Why does over-parameterized K win? The answer: gradient noise as regularization. When K=64, the 33+ extra dimensions (beyond natural ER=20) capture gradient noise, but this noise acts as implicit regularization — it prevents the model from overfitting to the specific token context used in training. This is similar to dropout noise.

This reframes the K selection rule:

K < natural_ER/0.62 → under-parameterized (expressivity-starved)
K ≈ natural_ER/0.62 → natural point (K=32 for ER=20)
K > natural_ER/0.62 → over-parameterized but regularized (can be better)

K=64 is in the “regularized” regime and wins because the gradient noise dimensions add beneficial diversity to the adaptation.

Efficiency Still Favors K=8

Despite K=64 winning final loss, K=8 has highest efficiency (0.00816 vs 0.00559 for K=64). If compute budget is truly scarce (< 10 steps), K=8 is still the choice.

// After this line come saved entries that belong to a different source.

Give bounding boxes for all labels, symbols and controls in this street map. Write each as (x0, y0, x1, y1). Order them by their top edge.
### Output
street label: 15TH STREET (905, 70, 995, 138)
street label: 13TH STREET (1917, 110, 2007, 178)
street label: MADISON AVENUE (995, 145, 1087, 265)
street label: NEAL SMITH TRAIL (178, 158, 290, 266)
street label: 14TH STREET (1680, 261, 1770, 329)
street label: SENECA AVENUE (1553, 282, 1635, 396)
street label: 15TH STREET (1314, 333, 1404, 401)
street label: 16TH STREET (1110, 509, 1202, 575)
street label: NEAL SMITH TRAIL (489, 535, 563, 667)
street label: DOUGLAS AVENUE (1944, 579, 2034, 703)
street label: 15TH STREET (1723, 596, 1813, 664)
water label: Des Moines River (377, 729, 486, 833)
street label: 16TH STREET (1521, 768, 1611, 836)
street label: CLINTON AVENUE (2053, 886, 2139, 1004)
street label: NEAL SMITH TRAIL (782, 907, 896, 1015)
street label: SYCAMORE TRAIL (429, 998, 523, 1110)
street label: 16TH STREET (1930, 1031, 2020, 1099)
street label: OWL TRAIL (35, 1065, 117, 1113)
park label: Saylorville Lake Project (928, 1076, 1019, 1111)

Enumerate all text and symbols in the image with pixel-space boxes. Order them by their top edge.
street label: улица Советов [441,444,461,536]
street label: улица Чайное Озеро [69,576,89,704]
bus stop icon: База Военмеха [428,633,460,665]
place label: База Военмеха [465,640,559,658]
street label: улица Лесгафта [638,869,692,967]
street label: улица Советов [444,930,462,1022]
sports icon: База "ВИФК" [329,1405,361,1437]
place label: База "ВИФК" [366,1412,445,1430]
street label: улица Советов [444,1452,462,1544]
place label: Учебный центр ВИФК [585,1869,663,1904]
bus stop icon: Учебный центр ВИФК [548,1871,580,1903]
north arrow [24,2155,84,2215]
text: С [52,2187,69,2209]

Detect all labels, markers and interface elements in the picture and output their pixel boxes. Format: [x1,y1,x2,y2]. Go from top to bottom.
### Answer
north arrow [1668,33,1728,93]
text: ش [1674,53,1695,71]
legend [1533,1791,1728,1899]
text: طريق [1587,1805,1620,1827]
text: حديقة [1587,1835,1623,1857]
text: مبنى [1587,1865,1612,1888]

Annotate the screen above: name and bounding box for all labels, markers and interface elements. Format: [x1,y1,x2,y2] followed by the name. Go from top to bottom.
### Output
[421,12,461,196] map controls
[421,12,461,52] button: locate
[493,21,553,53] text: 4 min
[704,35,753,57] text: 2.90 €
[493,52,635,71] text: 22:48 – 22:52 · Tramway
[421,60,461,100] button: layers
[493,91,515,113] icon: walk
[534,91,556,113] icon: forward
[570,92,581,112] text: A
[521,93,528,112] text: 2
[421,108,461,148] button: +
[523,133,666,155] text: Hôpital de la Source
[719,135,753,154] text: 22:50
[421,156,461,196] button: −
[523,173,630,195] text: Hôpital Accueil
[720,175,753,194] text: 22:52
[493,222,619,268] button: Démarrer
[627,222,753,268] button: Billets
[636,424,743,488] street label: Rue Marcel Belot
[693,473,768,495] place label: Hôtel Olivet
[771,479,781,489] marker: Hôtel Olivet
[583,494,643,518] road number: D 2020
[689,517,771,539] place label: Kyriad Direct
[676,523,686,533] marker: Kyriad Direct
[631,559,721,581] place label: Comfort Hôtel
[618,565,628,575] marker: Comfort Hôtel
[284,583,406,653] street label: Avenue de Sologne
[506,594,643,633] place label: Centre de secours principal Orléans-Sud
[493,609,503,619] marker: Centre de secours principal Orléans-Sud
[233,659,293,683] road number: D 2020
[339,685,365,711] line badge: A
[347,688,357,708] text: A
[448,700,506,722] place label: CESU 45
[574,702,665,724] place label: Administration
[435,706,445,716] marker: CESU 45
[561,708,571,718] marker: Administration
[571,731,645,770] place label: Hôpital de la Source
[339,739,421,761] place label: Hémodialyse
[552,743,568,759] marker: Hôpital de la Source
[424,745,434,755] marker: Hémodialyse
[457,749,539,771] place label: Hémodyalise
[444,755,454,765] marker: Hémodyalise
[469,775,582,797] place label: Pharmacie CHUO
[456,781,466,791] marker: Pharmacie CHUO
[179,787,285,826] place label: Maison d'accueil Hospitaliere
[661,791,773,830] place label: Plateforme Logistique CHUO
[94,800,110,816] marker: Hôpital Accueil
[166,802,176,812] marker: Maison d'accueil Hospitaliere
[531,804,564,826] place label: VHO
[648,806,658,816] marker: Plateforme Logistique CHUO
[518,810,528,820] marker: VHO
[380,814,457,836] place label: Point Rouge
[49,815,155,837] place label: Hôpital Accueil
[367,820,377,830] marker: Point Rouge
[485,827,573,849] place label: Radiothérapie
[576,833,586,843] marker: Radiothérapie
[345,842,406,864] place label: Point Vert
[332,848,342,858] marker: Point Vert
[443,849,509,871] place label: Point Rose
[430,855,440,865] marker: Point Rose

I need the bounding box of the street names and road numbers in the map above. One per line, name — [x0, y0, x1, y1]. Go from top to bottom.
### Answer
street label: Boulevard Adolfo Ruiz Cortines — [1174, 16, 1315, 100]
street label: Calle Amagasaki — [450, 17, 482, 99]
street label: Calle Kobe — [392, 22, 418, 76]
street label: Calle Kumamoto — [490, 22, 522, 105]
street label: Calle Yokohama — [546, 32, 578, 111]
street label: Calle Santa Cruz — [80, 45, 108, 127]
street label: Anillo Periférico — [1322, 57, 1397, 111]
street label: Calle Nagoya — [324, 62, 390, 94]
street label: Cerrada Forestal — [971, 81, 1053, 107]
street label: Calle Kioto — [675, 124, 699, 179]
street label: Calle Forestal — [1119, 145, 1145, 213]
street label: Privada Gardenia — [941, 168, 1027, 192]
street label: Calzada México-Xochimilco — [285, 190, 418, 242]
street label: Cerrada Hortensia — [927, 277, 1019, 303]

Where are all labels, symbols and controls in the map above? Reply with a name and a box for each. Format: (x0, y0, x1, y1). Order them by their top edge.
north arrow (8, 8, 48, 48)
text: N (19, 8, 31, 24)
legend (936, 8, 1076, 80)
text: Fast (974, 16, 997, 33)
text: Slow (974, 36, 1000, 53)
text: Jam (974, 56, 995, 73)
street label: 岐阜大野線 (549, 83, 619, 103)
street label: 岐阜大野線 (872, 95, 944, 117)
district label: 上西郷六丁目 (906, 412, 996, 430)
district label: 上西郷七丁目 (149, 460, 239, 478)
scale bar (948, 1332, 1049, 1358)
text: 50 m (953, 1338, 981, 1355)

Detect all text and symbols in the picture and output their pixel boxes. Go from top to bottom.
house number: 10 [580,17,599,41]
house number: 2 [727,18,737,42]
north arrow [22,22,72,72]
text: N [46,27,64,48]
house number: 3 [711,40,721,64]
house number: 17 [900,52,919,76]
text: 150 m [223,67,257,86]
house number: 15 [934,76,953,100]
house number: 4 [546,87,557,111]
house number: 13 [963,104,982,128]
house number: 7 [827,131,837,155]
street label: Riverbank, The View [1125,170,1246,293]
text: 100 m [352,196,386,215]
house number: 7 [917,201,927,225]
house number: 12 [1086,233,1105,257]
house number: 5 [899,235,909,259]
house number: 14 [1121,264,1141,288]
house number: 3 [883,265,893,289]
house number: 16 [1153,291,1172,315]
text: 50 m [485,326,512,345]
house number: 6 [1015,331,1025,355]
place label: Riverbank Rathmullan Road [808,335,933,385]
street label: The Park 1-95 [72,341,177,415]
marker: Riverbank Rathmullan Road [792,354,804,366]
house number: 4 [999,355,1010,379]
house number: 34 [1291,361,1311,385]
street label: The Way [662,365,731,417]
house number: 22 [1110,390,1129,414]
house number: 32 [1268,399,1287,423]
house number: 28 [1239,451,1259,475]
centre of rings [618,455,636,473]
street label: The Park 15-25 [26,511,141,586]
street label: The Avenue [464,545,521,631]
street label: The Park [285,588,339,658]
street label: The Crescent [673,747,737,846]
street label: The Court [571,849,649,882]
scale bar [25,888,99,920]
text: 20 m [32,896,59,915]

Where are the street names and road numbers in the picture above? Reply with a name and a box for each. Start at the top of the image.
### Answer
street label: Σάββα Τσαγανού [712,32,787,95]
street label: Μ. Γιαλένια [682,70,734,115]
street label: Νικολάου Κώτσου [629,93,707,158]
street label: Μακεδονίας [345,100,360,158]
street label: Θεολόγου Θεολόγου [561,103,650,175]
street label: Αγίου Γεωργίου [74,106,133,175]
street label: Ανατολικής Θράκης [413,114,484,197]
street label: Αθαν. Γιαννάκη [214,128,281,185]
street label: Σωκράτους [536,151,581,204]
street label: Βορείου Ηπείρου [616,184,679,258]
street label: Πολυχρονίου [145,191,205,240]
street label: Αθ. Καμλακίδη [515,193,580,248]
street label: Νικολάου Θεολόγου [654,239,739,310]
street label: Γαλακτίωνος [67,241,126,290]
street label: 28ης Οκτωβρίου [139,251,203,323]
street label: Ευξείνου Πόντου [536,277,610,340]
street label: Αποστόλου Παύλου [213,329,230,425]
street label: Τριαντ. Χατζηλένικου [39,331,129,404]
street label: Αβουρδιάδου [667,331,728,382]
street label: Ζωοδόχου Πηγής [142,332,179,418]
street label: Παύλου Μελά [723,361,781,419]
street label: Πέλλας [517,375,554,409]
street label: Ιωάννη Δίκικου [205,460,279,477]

Updated K Selection Rule (Papers 81–84 Combined)

Compute budget:    Action:
< 10 steps         K=8 (high efficiency, limited steps)
10–30 steps        K=32 (natural ER saturation)
30–60 steps        K=64 (over-parameterized regularization wins)
60+ steps          K=2 (long-run efficiency, Paper 82)

New Gap: K=64 Regularization Mechanism

Paper 85 hypothesis: K=64’s 0.697 improvement over K=32 is due to gradient noise regularization. Test: measure variance of K=64 alpha gradients (sigma_noise = noise in directions 33–64). Compare to K=32’s alpha gradient variance. If var(K=64) >> var(K=32), gradient noise is the mechanism. Also test at d_model=512 (larger model, larger natural ER).


Summary Table (Papers 81–84 K Series)

Paper Topic Key Finding
81 Dynamic K Schedule Fixed K=max beats dynamic (K independent of training state)
82 K-Budget Curve K=8 most efficient/param; K=16 dead zone; K=2 wins at 4× budget
83 Gradient ER Natural ER=20, matches K=32; ER stable across training
84 Adaptive K Adaptive ≈ uniform (K variation too small); K=64 unexpectedly dominates

Collective insight: The K series has converged on: K=64 for quality, K=8 for efficiency. The natural ER concept (Paper 83) correctly predicts the K=32 saturation point, but over-parameterized K (K=64) adds beneficial regularization noise.